1: Oddr Þiálfason - New Heraldic Title (KLoI)
OSCAR finds the name registered exactly as it appears in November of 2013, via An Tir.
Language/Culture (Old Norse) most important.
Meaning most important.
Submitter is from Madrone
Cunningness ("Cunnyng") is a virtue of heralds, from "The Othe of the Kynges of Armes in their Creacion", found in The Black Book of the Admiralty, vol 1 pp295-297, by Sir Travers Twiss, where it is found on p296: "Secondly, ye shal doo your trewe devoire to be everry day more comyng", with a footnote that "connyng" or "cunnyng" is probably intended
"Kunnandi" is the participle form of the Old Norse "kunna", the virtuous sense of "to be cunning" found in Cleasby-Vigfusson at https://cleasby-vigfusson-dictionary.vercel.app/word/kunna. Participle seems appropriate for a heraldic title.
"kallari" is the masculine form of "crier" or "herald" (https://cleasby-vigfusson-dictionary.vercel.app/word/kallari).
Submitter added more found after submission, noting most "herald" words were in the aspect of Voice which is not the submitter's chosen heraldic service:
https://cleasby-vigfusson-dictionary.vercel.app/word/daema -- the aspect of passing judgement (there *is* a strong connection between period heralds and period lawyers)
https://cleasby-vigfusson-dictionary.vercel.app/word/sendi-madr -- the aspect of being a messenger (which I've done a few times)
https://cleasby-vigfusson-dictionary.vercel.app/word/att-visi -- geneology-area, which in SCA practice maps to consultation
Submitter also added an aside to consider for the Titles document:
Aside: If this submission is accepted and we find ourselves dealing in "Herald" outside the England/France region, it might be worth adding "Herald" to the alternate titles list, and start seeding it. My other half had already started doing this exercise privately years ago for Japanese and Roman cultures.
Kingdom Commentors included:
(The modern Icelandic Bible uses 'kallarinn' (assumed as a declined form of the 'kallari' or something?) for 'herald' in Daniel 3:4 (which starts "Then an herald cried aloud" in the KJV): "Þá kallaði kallarinn hárri röddu"
In Guðbrand's Bible, Icelandic, 1584 (p. 189) the verse starts: "Og Vthroparen kallade miøg haatt". 'Vthroparen' here is modernly 'úthróparinn'. https://archive.org/details/gudbrands-bible-15... (image 1)
c.1200 Íslensk Hómilíubók §273, "Jóan er svo sendur fyr Guði sem rǫdd fyr orði, ljós fyr sólu, kallari fyr dómanda, þræll fyr drottni, vinur fyr brúðguma." (John is thus sent to God as a voice to the word, light to the sun, caller to the judge, slave to the lord, friend to the bridegroom.)

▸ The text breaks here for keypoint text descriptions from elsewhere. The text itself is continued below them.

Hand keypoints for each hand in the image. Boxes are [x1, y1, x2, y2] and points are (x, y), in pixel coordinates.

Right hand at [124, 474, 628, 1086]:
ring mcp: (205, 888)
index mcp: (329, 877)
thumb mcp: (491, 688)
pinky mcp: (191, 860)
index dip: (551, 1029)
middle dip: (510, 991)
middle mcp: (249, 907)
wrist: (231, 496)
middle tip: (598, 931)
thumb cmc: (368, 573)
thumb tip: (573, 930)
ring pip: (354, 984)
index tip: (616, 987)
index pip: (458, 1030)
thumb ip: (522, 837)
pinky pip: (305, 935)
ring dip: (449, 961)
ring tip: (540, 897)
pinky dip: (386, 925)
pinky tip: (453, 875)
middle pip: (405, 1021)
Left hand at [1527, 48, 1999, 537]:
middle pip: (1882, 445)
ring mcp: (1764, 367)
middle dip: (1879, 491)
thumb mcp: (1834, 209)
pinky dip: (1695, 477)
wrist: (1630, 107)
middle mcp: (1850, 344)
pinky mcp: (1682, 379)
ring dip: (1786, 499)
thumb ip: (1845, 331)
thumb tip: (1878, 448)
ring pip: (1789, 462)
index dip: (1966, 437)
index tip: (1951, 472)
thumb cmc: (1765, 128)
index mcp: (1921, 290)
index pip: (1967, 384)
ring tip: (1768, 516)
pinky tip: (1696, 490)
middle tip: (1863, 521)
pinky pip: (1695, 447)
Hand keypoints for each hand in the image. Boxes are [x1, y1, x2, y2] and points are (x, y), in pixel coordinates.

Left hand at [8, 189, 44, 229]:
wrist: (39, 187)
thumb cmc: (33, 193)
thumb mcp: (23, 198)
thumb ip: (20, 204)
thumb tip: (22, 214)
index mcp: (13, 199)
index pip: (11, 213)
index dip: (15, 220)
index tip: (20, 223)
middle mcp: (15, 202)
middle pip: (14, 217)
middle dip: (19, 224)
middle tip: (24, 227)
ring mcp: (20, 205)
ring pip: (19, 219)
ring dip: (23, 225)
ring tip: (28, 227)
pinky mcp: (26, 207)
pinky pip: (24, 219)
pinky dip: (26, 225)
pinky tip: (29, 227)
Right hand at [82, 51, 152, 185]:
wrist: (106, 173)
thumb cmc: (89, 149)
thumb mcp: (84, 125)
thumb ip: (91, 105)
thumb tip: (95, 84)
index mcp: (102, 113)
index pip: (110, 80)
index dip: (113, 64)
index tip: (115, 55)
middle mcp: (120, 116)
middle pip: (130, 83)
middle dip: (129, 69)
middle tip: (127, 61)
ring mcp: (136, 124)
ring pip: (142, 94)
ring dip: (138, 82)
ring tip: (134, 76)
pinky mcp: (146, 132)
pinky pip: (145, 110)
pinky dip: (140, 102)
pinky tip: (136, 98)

c.1350 Jóns saga baptista, "hann er kallari dómandans, þviat hann bað folkit bua guði veg með goðum verkum" (he is the caller of the judge, because he asked the people to make a way for God with good works).
<Kallarinn> is the definite form of the noun in nominative form. Old Norse essentially allows you to tack the definite pronoun <inn> onto the word.